# TASK ITEM:
What lines of the material below hold the string "resection"? Copy them out.
** THE DATA follows **
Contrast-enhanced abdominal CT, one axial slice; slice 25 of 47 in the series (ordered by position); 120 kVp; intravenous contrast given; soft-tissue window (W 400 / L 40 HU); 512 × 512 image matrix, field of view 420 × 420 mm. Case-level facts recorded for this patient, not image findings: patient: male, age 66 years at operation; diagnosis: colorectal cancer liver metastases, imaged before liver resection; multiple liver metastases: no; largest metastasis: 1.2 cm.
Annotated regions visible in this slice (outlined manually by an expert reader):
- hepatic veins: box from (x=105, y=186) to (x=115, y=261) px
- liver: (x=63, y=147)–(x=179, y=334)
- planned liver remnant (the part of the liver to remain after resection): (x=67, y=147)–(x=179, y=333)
** End of THE DATA **
# TASK ANSWER:
Contrast-enhanced abdominal CT, one axial slice; slice 25 of 47 in the series (ordered by position); 120 kVp; intravenous contrast given; soft-tissue window (W 400 / L 40 HU); 512 × 512 image matrix, field of view 420 × 420 mm. Case-level facts recorded for this patient, not image findings: patient: male, age 66 years at operation; diagnosis: colorectal cancer liver metastases, imaged before liver resection; multiple liver metastases: no; largest metastasis: 1.2 cm.
- planned liver remnant (the part of the liver to remain after resection): (x=67, y=147)–(x=179, y=333)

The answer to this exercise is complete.